Saturday, January 28, 2012

ReView of 20,000 LEAGUES UNDER THE SEA by Jules Verne : What is a book like this without I-L-L-U-S-T-R-A-T-I-O-N-S ?

This book is one of the first, most prominent, books of my life.  I remember, very vividly, the impact it had on me when I was young.  It was a hardcover book with a huge illustration on the cover.  I don't remember the exact illustration but it did have a big boat or a submarine of some kind on it.  As I opened this book, I realized there was a lot of writing on the left side pages and a huge illustration on the right side of some pages.  I think I was too young to appreciate the writing and what it had to say or maybe I was just too rebellious to agree with my father when he would praise it so much, nevertheless, I was absorbed by the illustrations.  Here are some examples of what I am talking about:

When I picked up this book, again, just recently, I expected the same types of images, only this time all I had to immerse myself in was writing.  N-O   I-M-A-G-E-S.  It is a crime they even made a version of '20,000 Leagues Under the Sea' without images.  First of all, this novel is about the journey of under water life.  Secondly, it is heavy and saturated with aquatic species.  Lastly, the plot and story-line is very little focused on in terms of meaning and purpose in delivering the book.  Put all these three together and you come down with a very dry book with moments in the book of run-on pages of underwater species that you more or less have no idea what they are.  I remember being enthralled completely by this book when I was younger.  

Today, after reading it for the second time, I feel conflicted about it; definitely not as enthused about it as I have been.  A large part in this being the lack of illustrations in the version of the book I purchased, although other things played a part in it.  I felt throughout the book that this was a field-specific novel, meaning I had to be familiar with the topics and information planted in the story-line for me to enjoy and continue reading it without hitting my hand on my forehead and asking myself 'what is going on?'  These parts of the book are now more rewarding and worth-while to have read after having googled some species of fish and creatures thereby actually having an idea of what is happening or being written about in the book.  Image yourself in a submarine under water and seeing these images, take in the wonder!

Aside from the downfall of the imagery and illustration, there was a point of satisfaction and fulfillment from this book, and that was learning about a few concepts.  For example: the composition of sea-water, the currents and weather conditions of the world, lactified oceans by infusorias, and how pearls are extracted.  The most fascinating was probably my introduction to two species of fish.    

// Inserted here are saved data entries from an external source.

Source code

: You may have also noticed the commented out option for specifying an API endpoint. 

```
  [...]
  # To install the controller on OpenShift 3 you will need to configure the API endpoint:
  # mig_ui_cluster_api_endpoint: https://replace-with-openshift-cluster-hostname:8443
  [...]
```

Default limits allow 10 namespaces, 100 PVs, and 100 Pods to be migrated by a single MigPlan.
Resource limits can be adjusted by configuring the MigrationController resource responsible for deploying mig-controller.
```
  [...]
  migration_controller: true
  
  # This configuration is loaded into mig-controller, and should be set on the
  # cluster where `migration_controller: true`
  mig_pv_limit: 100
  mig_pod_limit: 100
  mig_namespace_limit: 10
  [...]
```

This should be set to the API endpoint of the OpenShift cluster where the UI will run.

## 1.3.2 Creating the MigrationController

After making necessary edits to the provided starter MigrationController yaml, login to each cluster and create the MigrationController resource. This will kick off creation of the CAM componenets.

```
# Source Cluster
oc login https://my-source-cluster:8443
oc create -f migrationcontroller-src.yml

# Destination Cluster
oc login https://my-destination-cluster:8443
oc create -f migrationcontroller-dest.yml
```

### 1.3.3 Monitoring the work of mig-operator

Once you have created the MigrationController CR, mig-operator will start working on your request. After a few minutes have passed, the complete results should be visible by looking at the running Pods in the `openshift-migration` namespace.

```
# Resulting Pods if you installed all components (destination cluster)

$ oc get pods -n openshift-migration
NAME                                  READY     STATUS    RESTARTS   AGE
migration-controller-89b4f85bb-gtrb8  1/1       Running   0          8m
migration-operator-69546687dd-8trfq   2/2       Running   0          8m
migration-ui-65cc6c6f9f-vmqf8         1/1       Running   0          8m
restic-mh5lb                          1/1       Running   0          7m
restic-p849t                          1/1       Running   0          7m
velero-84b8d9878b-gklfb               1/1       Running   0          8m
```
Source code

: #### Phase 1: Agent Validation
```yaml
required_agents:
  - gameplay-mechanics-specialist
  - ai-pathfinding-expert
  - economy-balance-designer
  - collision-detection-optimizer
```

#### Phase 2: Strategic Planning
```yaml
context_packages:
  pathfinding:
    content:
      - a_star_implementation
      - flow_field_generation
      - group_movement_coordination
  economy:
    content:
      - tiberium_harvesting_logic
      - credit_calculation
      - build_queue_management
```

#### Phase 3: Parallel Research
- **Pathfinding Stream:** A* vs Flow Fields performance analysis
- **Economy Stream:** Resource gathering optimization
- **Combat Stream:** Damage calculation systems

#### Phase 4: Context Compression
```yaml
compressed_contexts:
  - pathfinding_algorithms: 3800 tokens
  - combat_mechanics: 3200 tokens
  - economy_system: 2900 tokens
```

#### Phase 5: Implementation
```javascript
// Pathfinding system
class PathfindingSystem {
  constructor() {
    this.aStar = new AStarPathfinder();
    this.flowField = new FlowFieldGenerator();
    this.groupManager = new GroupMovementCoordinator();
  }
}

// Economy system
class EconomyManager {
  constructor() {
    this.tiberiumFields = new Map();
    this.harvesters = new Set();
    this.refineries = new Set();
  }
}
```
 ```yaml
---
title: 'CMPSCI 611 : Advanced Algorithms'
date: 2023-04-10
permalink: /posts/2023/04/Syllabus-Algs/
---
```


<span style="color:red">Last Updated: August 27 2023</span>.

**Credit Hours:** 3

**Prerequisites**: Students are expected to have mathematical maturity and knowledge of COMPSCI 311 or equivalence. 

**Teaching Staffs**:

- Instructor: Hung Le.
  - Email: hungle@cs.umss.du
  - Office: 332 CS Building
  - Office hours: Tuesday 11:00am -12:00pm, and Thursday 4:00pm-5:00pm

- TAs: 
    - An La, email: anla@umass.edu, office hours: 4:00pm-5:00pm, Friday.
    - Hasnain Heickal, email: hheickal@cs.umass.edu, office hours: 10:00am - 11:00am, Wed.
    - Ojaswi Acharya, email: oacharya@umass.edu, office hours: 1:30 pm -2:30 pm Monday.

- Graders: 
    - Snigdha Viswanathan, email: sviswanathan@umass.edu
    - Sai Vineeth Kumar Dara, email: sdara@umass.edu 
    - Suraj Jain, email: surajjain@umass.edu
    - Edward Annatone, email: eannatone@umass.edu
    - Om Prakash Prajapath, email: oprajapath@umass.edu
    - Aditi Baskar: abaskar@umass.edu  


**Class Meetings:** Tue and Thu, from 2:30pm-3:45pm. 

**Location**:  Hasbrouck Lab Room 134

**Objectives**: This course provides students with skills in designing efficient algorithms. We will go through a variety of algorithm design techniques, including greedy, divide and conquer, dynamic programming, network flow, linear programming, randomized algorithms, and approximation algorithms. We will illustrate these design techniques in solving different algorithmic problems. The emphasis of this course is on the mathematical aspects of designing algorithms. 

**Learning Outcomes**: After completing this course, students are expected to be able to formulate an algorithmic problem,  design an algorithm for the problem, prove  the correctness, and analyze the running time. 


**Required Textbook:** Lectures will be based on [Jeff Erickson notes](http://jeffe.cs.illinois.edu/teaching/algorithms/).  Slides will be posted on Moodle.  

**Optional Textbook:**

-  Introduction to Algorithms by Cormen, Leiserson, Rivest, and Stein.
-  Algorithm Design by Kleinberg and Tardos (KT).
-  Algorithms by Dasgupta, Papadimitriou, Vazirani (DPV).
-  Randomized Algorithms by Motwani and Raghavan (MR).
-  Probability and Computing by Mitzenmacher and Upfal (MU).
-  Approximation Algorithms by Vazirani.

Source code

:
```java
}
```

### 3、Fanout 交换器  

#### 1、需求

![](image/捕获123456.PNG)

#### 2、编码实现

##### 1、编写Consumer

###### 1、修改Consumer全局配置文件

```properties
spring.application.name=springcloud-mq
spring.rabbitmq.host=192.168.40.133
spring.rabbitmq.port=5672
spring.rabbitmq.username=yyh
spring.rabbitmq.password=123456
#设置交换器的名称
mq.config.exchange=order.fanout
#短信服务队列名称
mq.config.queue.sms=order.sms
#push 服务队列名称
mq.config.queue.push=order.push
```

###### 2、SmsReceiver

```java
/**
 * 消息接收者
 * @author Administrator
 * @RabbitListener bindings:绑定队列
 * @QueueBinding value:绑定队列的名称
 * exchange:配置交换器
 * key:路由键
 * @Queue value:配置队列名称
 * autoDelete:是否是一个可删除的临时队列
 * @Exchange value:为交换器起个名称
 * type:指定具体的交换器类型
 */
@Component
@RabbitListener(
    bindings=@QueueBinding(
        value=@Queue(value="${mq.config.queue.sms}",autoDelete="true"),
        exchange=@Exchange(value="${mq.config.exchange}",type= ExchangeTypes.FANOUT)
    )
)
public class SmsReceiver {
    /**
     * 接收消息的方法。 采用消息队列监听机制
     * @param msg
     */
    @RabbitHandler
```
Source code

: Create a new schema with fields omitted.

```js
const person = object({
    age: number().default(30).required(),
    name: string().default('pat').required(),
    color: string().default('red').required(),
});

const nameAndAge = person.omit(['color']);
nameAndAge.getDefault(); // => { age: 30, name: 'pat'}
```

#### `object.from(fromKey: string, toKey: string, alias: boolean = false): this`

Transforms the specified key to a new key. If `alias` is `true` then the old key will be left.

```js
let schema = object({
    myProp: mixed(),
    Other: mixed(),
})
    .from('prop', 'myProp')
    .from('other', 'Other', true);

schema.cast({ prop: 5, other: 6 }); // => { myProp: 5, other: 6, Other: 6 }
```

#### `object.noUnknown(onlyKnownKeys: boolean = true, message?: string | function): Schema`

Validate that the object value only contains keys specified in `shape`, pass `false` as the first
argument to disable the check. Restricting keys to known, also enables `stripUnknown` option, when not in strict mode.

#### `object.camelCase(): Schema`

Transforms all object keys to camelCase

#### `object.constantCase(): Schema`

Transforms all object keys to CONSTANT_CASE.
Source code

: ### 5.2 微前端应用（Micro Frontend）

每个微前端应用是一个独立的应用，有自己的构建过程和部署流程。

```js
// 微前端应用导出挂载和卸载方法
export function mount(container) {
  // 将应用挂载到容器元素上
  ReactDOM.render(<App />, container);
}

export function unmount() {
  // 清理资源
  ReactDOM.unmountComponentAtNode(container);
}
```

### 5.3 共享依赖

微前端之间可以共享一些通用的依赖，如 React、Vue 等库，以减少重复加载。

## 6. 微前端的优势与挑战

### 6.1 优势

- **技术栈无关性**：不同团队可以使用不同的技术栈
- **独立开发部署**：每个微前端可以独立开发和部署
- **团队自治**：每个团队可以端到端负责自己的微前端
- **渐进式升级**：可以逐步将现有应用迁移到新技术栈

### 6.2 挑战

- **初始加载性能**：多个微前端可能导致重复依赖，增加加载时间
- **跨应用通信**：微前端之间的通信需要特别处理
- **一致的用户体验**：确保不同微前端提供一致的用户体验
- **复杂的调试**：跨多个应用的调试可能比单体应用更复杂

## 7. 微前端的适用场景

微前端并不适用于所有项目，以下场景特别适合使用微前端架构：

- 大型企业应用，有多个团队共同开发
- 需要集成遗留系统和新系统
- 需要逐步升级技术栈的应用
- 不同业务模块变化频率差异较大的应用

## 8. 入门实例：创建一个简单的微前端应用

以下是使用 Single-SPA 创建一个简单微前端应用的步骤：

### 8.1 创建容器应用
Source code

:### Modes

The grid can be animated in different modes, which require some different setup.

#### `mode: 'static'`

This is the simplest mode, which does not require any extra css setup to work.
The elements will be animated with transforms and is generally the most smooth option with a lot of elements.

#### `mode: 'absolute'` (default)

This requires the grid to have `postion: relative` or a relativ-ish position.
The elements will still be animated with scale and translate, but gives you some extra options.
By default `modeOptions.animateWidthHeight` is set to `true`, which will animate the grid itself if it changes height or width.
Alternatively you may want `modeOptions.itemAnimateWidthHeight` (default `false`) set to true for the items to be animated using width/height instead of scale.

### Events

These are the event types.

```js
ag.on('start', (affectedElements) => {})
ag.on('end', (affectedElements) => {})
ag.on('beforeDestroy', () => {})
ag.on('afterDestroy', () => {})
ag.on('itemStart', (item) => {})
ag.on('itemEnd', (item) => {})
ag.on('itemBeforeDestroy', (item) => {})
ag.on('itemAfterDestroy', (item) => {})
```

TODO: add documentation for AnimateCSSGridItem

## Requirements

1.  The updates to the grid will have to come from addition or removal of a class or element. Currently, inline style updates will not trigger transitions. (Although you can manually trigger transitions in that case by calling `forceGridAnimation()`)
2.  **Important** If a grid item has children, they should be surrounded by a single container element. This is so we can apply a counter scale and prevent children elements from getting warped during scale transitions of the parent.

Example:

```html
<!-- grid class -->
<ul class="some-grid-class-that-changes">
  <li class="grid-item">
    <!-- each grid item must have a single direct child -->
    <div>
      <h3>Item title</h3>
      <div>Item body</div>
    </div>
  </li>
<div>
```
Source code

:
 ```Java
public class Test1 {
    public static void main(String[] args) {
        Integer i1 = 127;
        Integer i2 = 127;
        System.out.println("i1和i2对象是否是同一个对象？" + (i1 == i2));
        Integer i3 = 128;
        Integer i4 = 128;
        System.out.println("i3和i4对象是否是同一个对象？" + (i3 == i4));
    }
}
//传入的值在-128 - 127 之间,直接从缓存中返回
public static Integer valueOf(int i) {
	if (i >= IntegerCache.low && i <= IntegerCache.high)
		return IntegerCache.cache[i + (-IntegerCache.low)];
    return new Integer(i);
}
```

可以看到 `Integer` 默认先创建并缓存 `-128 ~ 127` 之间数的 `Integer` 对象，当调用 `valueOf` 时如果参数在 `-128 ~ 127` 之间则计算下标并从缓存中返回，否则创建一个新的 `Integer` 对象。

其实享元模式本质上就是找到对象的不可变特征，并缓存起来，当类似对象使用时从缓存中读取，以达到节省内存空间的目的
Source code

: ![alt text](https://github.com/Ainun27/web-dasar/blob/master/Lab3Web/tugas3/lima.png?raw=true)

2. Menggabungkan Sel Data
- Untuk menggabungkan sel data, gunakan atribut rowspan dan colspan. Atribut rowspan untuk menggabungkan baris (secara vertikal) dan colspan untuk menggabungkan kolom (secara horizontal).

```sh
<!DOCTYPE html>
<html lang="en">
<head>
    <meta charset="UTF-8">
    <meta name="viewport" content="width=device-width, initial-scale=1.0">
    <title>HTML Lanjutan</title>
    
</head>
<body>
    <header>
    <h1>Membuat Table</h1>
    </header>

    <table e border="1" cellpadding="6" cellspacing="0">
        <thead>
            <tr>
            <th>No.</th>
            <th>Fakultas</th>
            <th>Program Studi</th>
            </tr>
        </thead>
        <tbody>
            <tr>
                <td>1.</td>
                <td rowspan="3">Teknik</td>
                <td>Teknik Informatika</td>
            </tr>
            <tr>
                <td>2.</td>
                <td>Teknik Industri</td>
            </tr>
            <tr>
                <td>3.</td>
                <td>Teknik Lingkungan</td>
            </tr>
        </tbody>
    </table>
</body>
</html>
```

One is the REMORA:  'Jules Verne introduces this species of fish in the book and says the following it about it: 'that fastens on to the shark's belly.  This little fish, according to the ancients, hook on to the ship's bottom, could stop its movements: and one of them, by keeping back Antony's ship during the battle of Actium, helped Augustus to gain the victory.' The images of this sea creature is just beautiful:

The other is the LUTJAN: 'This is what Jules Verne has to say about it in the novel, 'a fish held sacred by the Greeks, who attributed to them the power of hunting the marine monsters from waters they frequented.  Their name signifies flower, and they justify their appellation by their shaded colors, their shades comprising the whole  gamut of reds from the paleness of the rose to the brightness of the ruby and the fugitive tints that clouded their dorsal fin.'

Having said that about the dense amount of information on species and creatures, I should probably mention one or two things in regards to the plot.  Captain Nemo, is a respectable dude.  He has his own library in the submarine, he is compassionate and intelligent, and most of all owns his navigational skills.  There are enough twists and turns, in water and on land, if this is your type of book, to enjoy it to a certain extent.  Although, I do have to say that the story is definitely impeded by the scientific jabber that saturates the story.  It a very dichotomized novel between the science and literature.

I will not be reading this book for a very long time.  Maybe I will pick it up when I am in old age.  I might possibly miss it then, but for now I have gotten all that I could out of it.  It was nice to revisited it.  I understand, now, that as a child I had an inclination towards aquatic life, as I do now, considering I LOVE aquatic life and have my own fish tank.  This book was the closest literature I had to an intrigue of mine and I took a liking to it without too much understanding of the context and details involved in what its message is.  As a young child, I had a very narrow and innocent perspective of this book which fed my nature and instinctual inclinations about life-aquatic life, imagery/illustrations/drawings, and possibly even biological science.  Today it seems the understanding I have of the book is much more expanded and filtered, or maybe my tastes and inclinations have slightly transformed since I have been a child making this book less appealing to me.